There are those competitive catches, when you measure what your partner has to offer, you push boundaries.  Then there are those times when you try to aid your partner’s success. You toss easily and with obvious direction. Cooperation and competition are joined and related. It is the essence of the process.

Sometimes catch is like foreplay, it’s used to warm up, but other times it is the main event. Can catches be epiphanies? I can remember them as if my body is moving in slow motion and the world has slowed down.

When I played baseball as a kid, I was a catcher and a first baseman. I didn’t like being a catcher but I could do it. I didn’t close my eyes when the batter swung, although I wanted to. The gear was hot and the “cup” uncomfortable, so often I didn’t wear one. Until the day that Danny threw a fast ball and I missed it and it lodged right between my legs where the cup should have been. I went into shock immediately on impact. I could not move except for the involuntary reaction of closing my legs which had the unfortunate byproduct of keeping the ball lodged right where it struck as I slowly keeled over, the ball dribbling out. My friends saying that I looked like I had laid an egg. After that, I decided that it was easier to put up with the chafing of the cup.

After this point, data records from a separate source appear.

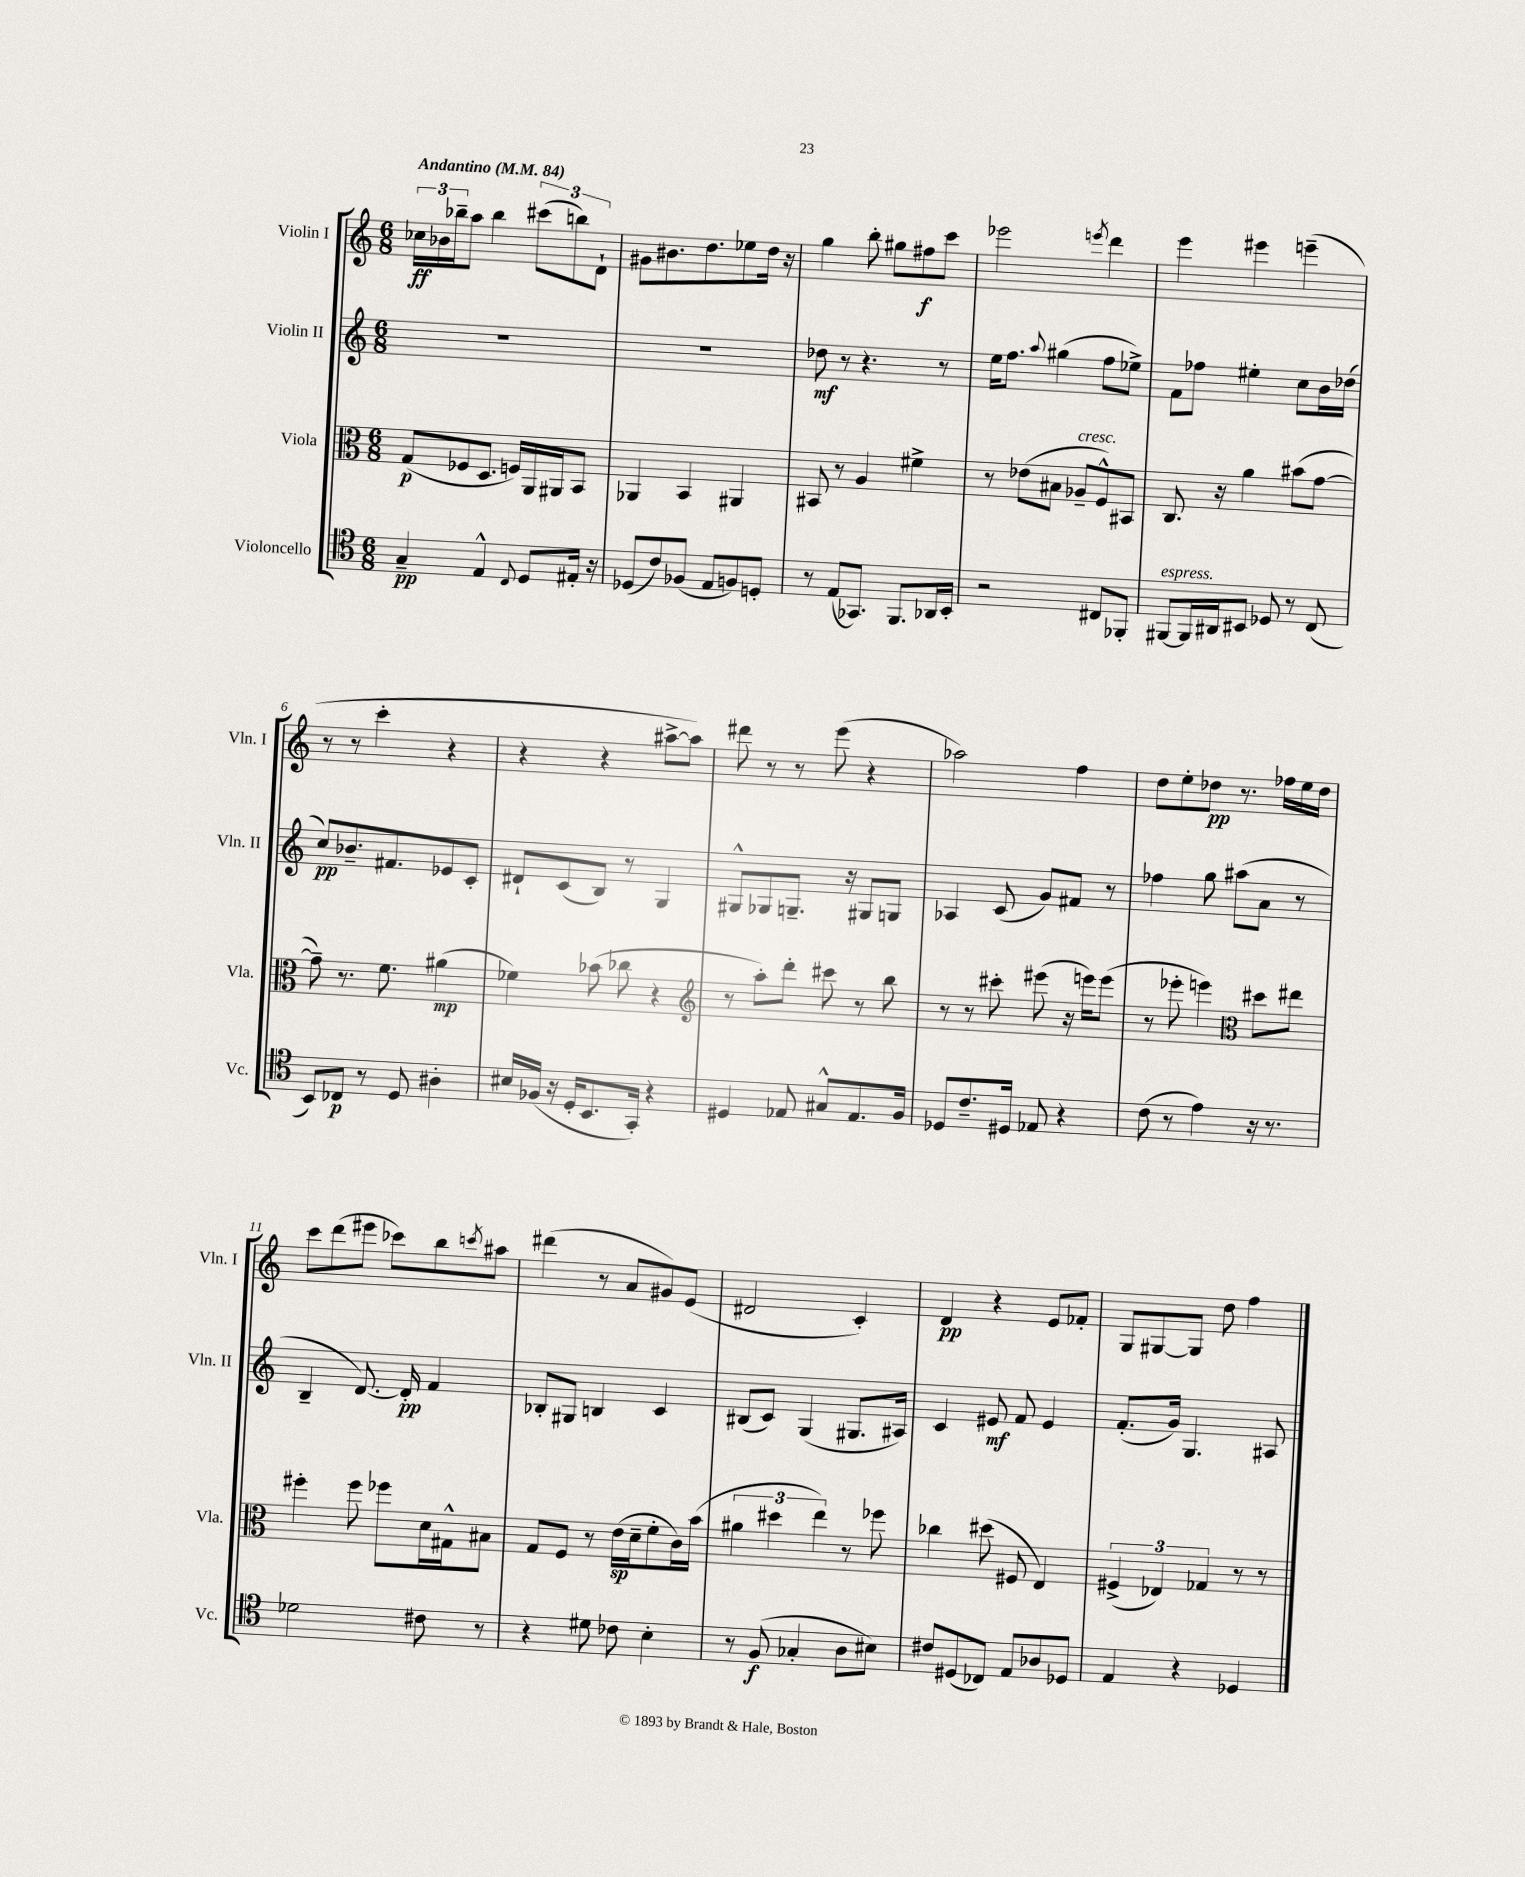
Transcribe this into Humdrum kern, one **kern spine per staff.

**kern	**kern	**kern	**kern
*staff4	*staff3	*staff2	*staff1
*clefC4	*clefC3	*clefG2	*clefG2
*k[]	*k[]	*k[]	*k[]
*M6/8	*M6/8	*M6/8	*M6/8
*MM84	*MM84	*MM84	*MM84
4G~	(8G	2.r	24cc-
.	.	.	24b-
.	.	.	24bb-~
.	8F-	.	8aa
4E^^	8.D	.	4bb-
.	16F)	.	.
8qqC	.	.	.
8D	16AA	.	(12ccc#
.	16AA#	.	.
.	.	.	12bb)
16E#'	8BB	.	.
.	.	.	12d`
16r	.	.	.
=	=	=	=
(8D-	4AA-	2.r	8g#
8c)	.	.	8.b#
(8F-	4BB	.	.
.	.	.	8.dd
8E	.	.	.
8F)	4AA#	.	8ee-
8D'	.	.	16dd
.	.	.	16r
=	=	=	=
8r	8BB#	8dd-	4gg
(8E	8r	8r	.
8.GG-)	4A	4.r	8bb'
.	.	.	8gg#
8.FF	.	.	.
.	4f#^	.	8ff#
16AA-	.	8r	8ccc
16BB'	.	.	.
=	=	=	=
2r	8r	16ee	2eee-
.	.	8.ff	.
.	(8e-	.	.
.	.	8qqaa	.
.	8B#	(4gg#	.
.	8A-~	.	.
.	.	.	8qeee
8C#	8F^^)	8ff	4ddd
8FF-'	8BB#	8ee-^)	.
=	=	=	=
[8FF#	8.C	8f	4eee
16FF#]	.	8ff-	.
16AA#	16r	.	.
8BB#	4a	4ee#'	4eee#
8D-	.	.	.
8r	(8b#	8cc	(4eee~
(8C	[8g	16b	.
.	.	(16dd-	.
=	=	=	=
8BB)	8g~])	8cc)	8r
8C-	8.r	8.b-~	8r
8r	.	.	4ccc'
.	8.f	8.f#	.
8D	.	.	.
4A#'	(4a#	8e-	4r
.	.	8c'	.
=	=	=	=
16B#	4f-)	8d#`	4r
(16F-	.	.	.
16r	.	(8c	.
16D'	.	.	.
8.BB	(8b-	8B)	4r
.	8cc-	8r	.
16GG')	.	.	.
4r	4r	4G	[8aa#^
.	.	.	8aa#])
=	=	=	=
*	*clefG2	*	*
4D#	8r	8G#^^	8ddd#
.	8aa')	8G-	8r
8E-	8ddd'	8.G~	8r
8G#^^	8ccc#	.	(8eee
.	.	16r	.
8.E-	8r	8G#	4r
.	8bb	8G	.
16F	.	.	.
=	=	=	=
8D-	8r	4A-	2aa-)
8.c~	8r	.	.
.	8ccc#'	(8c	.
16D#	.	.	.
8E-	(8eee#	8g)	.
4r	16r	8f#	4ff
.	16eee)	.	.
.	(8eee	8r	.
=	=	=	=
(8c	8r	4ff-	8dd
8r	8eee-'	.	8ee'
4e)	4eee)	8gg	8dd-
.	.	(8aa#	8.r
*	*clefC3	*	*
16r	8dd#	8a	.
8.r	.	.	16ff-
.	8ee#	8r	16ee
.	.	.	16dd-
=	=	=	=
2d-	4ff#'	4B~	8ccc
.	.	.	(8ddd
.	8ff#	[8.d)	8eee#
.	8ff-	.	8ccc-)
.	.	16d']	.
8c#	16d	4f	8bb
.	16G#^^	.	.
.	.	.	8qccc
8r	8B#	.	8aa#
=	=	=	=
4r	8G	8B-'	(4ddd#
.	8F	8G#	.
8d#	8r	4B	8r
8c-	(16e	.	8a
.	16d~	.	.
4B'	8f'	4c	8g#)
.	16c)	.	(8e
.	(16b	.	.
=	=	=	=
8r	6a#	(8B#	2d#
(8F	.	8c)	.
.	6dd#	.	.
4G-'	.	(4G	.
.	6ee)	.	.
8A	8r	8.G#	4c')
8B#)	8ff-	.	.
.	.	16A#)	.
=	=	=	=
8c#	4cc-	4c	4d
(8D#	.	.	.
8C-)	(8dd#	8e#	4r
8E	8F#	8f	.
8A-	4E)	4e#	8e
8D-	.	.	8f-'
=	=	=	=
4E	(6F#^	(8.f'	8G
.	.	.	[8G#
.	6E-)	.	.
.	.	16g)	.
4r	.	4.G	8G#]
.	6G-	.	.
.	.	.	8dd
4D-	8r	.	4ff
.	8r	8A#	.
==	==	==	==
*-	*-	*-	*-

Conversely, I loved to do a stretch and scoop at first base. You could see the throw coming low. You had to trust your eye hand coordination and the glove. You could feel it in the web, and then the appreciative smile from the infielder who threw it. These few seconds of captured smiles and catches… What causes us to remember them so vividly? You wonder if through the decades those glimpses exist only for you or if they are shared as well?

 

I only really remember one catch with my brother. We were both married and he came to where Val and I were living in Fairlawn. I was coaching football and when he saw the ball lying around, he said, “Want a catch?” We were never easy talking with each other. I was a shadow and the older brother with whom he never lived and who disappeared for years at a time.

His arm was stronger than mine and he rifled the ball in my direction with poise and determined speed. He was going to show his older brother, and he did. Somehow it became easier to talk while we were throwing the ball. It felt right and, upon reflection, somehow sad that this was our only truly memorable catch. Maybe if we had more of them we would be in contact today. I don’t really know, but I do believe in the power of catch.

It’s calming and exhilarating at the same time. The person puts a little bit of himself into each throw, and as you receive it, you accept what you have been given. It is a conversation without words. It can be a response to harsh words and then the projectile is not flung with the speed of competition. It is hurled with an expression of anger. Not quite a punch, but it travels with that velocity.

Catch can be love. When Val and I were first married, we bought a fuzzy tennis ball that came with a set of Velcro paddles. They may still be in my barn, the Velcro worn and the original ball long since chewed by Keats. This was cooperative catch, and we would try to make it last. She would inevitably say, “just a couple more” and I would be disappointed. I loved playing catch with her. I enjoyed those exchanges so and I do not believe that I will ever throw the Velcro paddles away.

It can be interspecies.  Although I deeply love my Frisbee sessions with Fitzgerald, he brings it back. He does not throw it. But my Mom had a Bichon named Dandy. If you took a soft beach ball, Dandy would head butt it back, soccer style. We went on and on in the basement for hours. After that he would run downstairs and wait each time I arrived. We played catch. In that instinctive way Dandy lives for me, playing catch.

 

Catch is a problem solver. Maybe if people so at odds could just play catch for a while something would change. Maybe just a softening that grows out of that mutual respect given by catch. I know that there are hypothetical catches. I know that sometimes a teacher feels that he is playing catch with his students. That is a fine blend of cooperative and competitive catch. However, there is something about the engagement of other senses. What does eye hand trigger in the brain? There is something about its enduring qualities.

Field of Dreams comes to a conclusion with a catch. It heals. It crosses lines. It feels fine.